Sa réforme emblématique des retraites a échoué. Considérée comme une casse sociale par les uns et comme insuffisante par les autres, elle aura fait les frais de la dissolution qui a suivi les élections européennes de 2024. En neuf ans, le président Macron aura finalement multiplié les micro-réformes sur le chômage, l’ISF ou encore la simplification de l’administration et du marché du travail, des mesures qui n’ont guère sauté aux yeux des Français.

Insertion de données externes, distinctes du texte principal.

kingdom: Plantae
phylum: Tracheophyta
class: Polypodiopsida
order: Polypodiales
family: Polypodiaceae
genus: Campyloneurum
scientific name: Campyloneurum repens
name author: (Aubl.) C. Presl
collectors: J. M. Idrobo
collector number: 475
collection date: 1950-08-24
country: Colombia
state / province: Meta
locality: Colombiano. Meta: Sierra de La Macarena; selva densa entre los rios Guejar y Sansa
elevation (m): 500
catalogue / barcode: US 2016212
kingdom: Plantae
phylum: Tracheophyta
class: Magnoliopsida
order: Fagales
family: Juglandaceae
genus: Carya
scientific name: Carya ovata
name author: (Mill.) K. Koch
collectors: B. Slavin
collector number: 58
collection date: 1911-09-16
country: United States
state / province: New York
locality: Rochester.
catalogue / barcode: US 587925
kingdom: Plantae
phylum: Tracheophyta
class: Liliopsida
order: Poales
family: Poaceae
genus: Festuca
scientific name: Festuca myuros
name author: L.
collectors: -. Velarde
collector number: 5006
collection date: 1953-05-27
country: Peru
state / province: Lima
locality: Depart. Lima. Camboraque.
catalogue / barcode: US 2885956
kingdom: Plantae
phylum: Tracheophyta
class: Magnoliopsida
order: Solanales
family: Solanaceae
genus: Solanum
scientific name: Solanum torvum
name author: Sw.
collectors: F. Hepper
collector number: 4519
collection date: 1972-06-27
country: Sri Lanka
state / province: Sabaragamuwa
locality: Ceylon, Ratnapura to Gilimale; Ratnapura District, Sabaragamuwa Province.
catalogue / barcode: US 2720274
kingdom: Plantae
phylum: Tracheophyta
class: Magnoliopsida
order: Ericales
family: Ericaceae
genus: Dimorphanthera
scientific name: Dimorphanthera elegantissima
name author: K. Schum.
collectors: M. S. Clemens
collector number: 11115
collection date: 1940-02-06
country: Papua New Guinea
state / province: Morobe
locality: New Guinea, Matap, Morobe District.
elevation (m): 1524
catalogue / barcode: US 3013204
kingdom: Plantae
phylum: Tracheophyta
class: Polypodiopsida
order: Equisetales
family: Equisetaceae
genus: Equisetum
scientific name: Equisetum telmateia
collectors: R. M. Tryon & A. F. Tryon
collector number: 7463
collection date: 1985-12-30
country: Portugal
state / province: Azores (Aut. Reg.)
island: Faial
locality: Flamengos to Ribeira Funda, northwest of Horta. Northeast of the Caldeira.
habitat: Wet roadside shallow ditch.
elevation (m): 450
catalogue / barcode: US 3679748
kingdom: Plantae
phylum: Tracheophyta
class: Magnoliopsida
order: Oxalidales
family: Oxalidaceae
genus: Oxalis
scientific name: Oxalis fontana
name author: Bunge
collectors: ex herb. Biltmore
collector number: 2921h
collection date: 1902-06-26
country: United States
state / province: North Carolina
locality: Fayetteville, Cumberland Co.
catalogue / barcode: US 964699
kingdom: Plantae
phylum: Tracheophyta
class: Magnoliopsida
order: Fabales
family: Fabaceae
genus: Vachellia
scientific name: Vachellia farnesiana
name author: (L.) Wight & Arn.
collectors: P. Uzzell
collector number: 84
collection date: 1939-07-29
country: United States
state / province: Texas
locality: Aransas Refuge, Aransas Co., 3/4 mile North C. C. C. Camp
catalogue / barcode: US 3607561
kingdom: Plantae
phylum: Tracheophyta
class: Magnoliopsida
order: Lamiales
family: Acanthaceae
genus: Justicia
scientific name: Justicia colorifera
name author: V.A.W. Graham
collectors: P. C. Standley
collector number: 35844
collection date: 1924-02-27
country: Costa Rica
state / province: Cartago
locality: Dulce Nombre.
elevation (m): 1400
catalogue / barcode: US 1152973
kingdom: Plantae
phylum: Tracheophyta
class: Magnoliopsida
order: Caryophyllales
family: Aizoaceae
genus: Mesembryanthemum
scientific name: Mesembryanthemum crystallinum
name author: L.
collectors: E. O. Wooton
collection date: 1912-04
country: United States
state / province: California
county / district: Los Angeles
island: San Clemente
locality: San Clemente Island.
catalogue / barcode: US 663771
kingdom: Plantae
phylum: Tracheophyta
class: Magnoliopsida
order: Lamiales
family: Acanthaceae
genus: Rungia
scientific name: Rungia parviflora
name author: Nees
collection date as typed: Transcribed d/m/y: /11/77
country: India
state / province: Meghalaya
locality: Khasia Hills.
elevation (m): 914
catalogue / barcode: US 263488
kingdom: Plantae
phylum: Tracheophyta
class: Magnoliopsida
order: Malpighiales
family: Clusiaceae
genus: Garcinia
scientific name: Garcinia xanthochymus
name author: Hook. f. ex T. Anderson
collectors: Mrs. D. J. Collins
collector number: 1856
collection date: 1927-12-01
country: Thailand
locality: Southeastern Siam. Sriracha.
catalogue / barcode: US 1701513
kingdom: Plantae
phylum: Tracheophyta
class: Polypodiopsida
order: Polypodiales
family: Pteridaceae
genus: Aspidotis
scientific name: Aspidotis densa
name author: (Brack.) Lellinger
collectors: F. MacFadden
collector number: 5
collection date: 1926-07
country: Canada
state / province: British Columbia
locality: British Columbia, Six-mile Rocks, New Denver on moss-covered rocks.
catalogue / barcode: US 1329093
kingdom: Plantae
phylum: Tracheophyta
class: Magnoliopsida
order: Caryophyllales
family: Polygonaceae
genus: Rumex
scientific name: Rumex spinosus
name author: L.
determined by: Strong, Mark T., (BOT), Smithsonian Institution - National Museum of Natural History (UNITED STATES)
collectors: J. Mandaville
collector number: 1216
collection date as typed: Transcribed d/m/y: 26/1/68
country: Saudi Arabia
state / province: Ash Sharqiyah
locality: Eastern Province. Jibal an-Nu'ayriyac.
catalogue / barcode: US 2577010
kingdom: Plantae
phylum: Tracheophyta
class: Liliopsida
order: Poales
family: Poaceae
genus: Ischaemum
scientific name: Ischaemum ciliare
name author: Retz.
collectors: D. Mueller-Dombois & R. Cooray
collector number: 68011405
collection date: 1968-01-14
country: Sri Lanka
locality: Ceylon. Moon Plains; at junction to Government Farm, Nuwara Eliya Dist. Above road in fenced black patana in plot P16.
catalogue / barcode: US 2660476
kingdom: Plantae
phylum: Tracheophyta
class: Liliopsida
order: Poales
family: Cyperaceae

Échec économique, compensation sociétale
Ses défenseurs évoqueront une politique des petits pas, mais cela paraît bien maigre pour celui qui se présentait comme un grand réformateur. Il aura finalement été le plus actif sur le terrain symbolique et sociétal, toujours ancré à gauche : entrées au Panthéon de Simone Veil et de Robert Badinter, PMA pour toutes en 2021, constitutionnalisation de l’avortement en 2024 et, très probablement, légalisation de l’euthanasie avant la fin du second quinquennat.
Comme François Hollande avant lui, Emmanuel Macron a semblé voir dans la fuite en avant sociétale un moyen de masquer son impuissance sur le terrain politique et économique.
Sur le plan économique, celui qui était vendu comme crédible et « pro-business » s’est révélé très limité. La hausse du chômage en fin de quinquennat et l’appauvrissement d’une partie de la population ont montré qu’il ne suffit pas d’employer un verbiage managérial américain pour défendre ceux qui entreprennent.
International : contexte difficile et postérité incertaine
Il convient de reconnaître, à la décharge du président sortant, que la conjoncture a été particulièrement rude : crise sanitaire, guerre en Ukraine, droits de douane de Trump, conflit au Moyen-Orient… Reste que, dans chacune de ces crises, la partition technocratique du président a montré ses limites. Sans réelle volonté de puissance ni véritable indépendance stratégique, la parole de la France a souvent manqué de poids.
En Afrique francophone, la France a été évincée des États de l’AES, désormais tournés vers l’influence russe. Elle semble vouloir se réorienter vers d’autres partenaires. L’option se défend, mais il faudra plusieurs années pour en mesurer les résultats — à condition que son successeur poursuive dans cette voie. La même prudence s’impose concernant le rapprochement avec Delhi.
Volontiers familier avec ses interlocuteurs et mal perçu dans le petit monde diplomatique, Emmanuel Macron aura davantage marqué par ses coups de communication que par une hauteur de vue ou une finesse d’analyse. Désireux à tout prix de casser les codes, il aura finalement été dépassé par un monde en plein bouleversement, qui réclamait des certitudes et une assurance qu’il n’a jamais su incarner.